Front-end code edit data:
/---

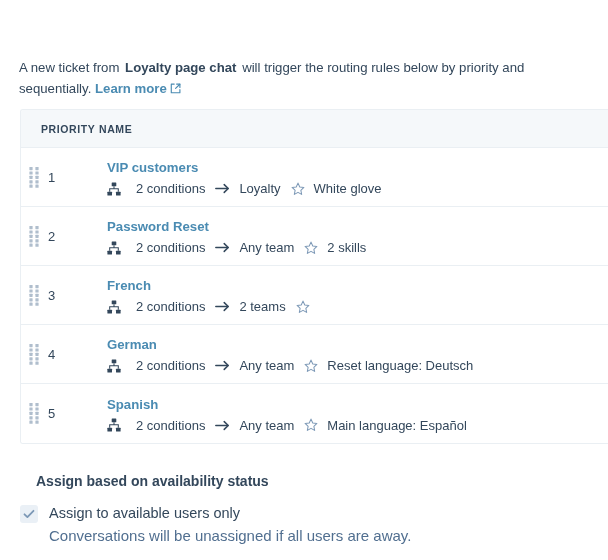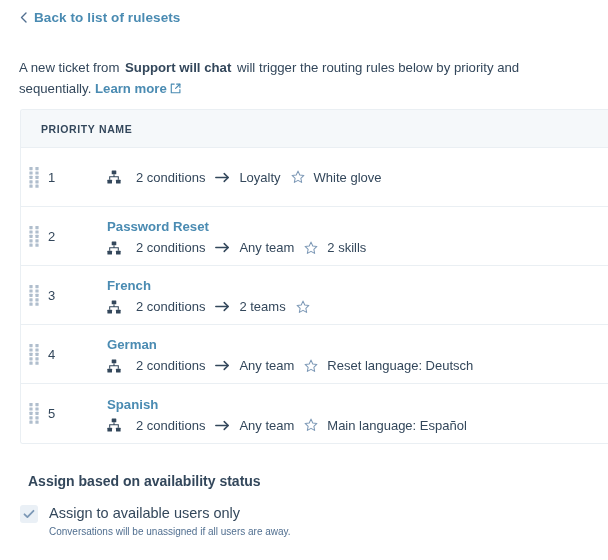"Back to list of rulesets" a.back-link { html: <a> <svg> <path></path> </svg> <span>Back to list of rulesets</span> </a> -> none }
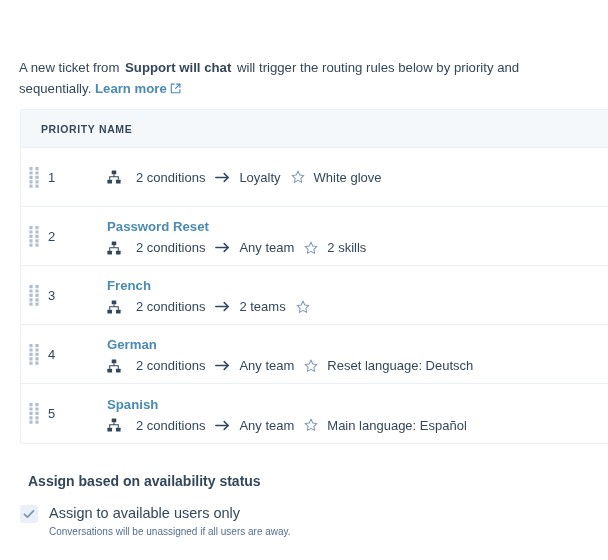"Support will chat" span.chat-name { text: Support will -> Loyalty page }
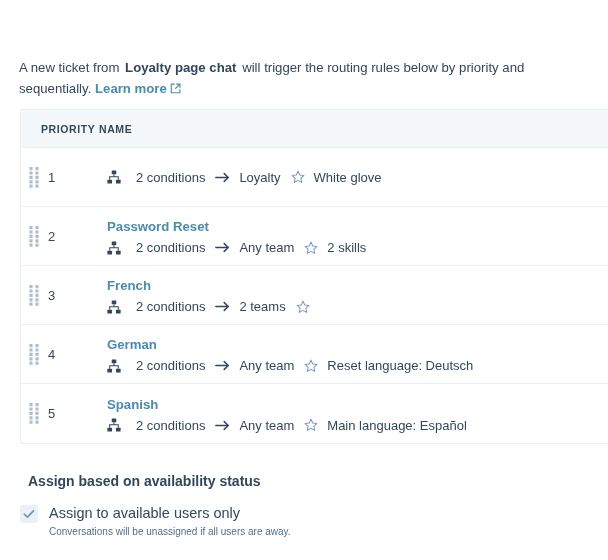"VIP customers" a.rule-name { html: none -> <a>VIP customers</a> }
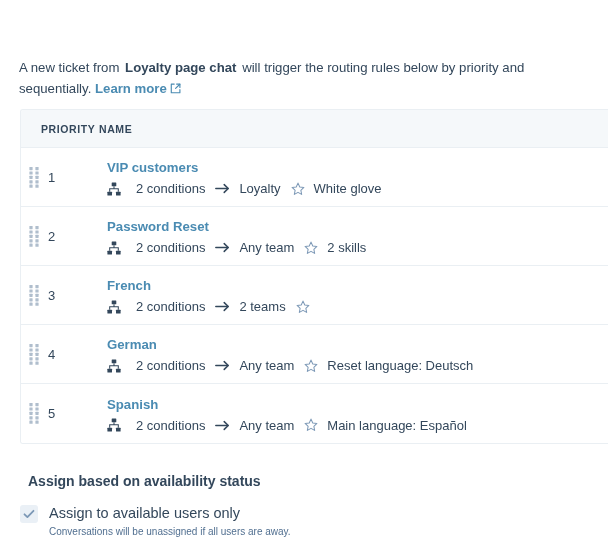"Assign based on availability status" .avail-title { margin: 0 0 14px 8px -> 0 0 14px 16px }
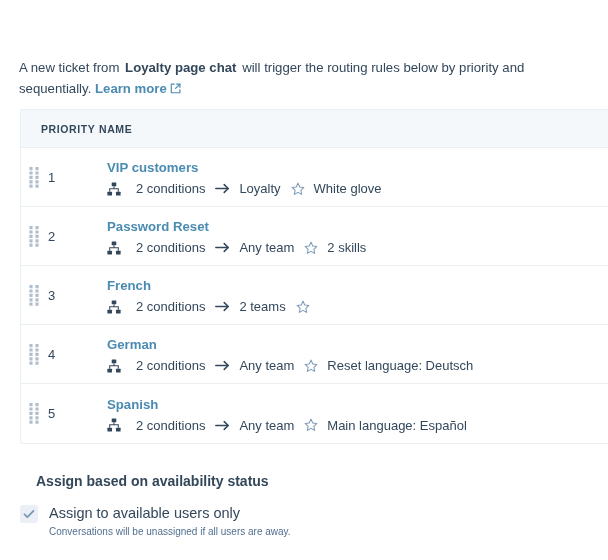"Conversations will be unassigned if" .check-help { font-size: 10px -> 15px }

\---

### Instructions to follow
Leave the pictures out and reproduce all of the records exactly.

### Expected answer
"Back to list of rulesets" a.back-link { html: <a> <svg> <path></path> </svg> <span>Back to list of rulesets</span> </a> -> none }
"Support will chat" span.chat-name { text: Support will -> Loyalty page }
"VIP customers" a.rule-name { html: none -> <a>VIP customers</a> }
"Assign based on availability status" .avail-title { margin: 0 0 14px 8px -> 0 0 14px 16px }
"Conversations will be unassigned if" .check-help { font-size: 10px -> 15px }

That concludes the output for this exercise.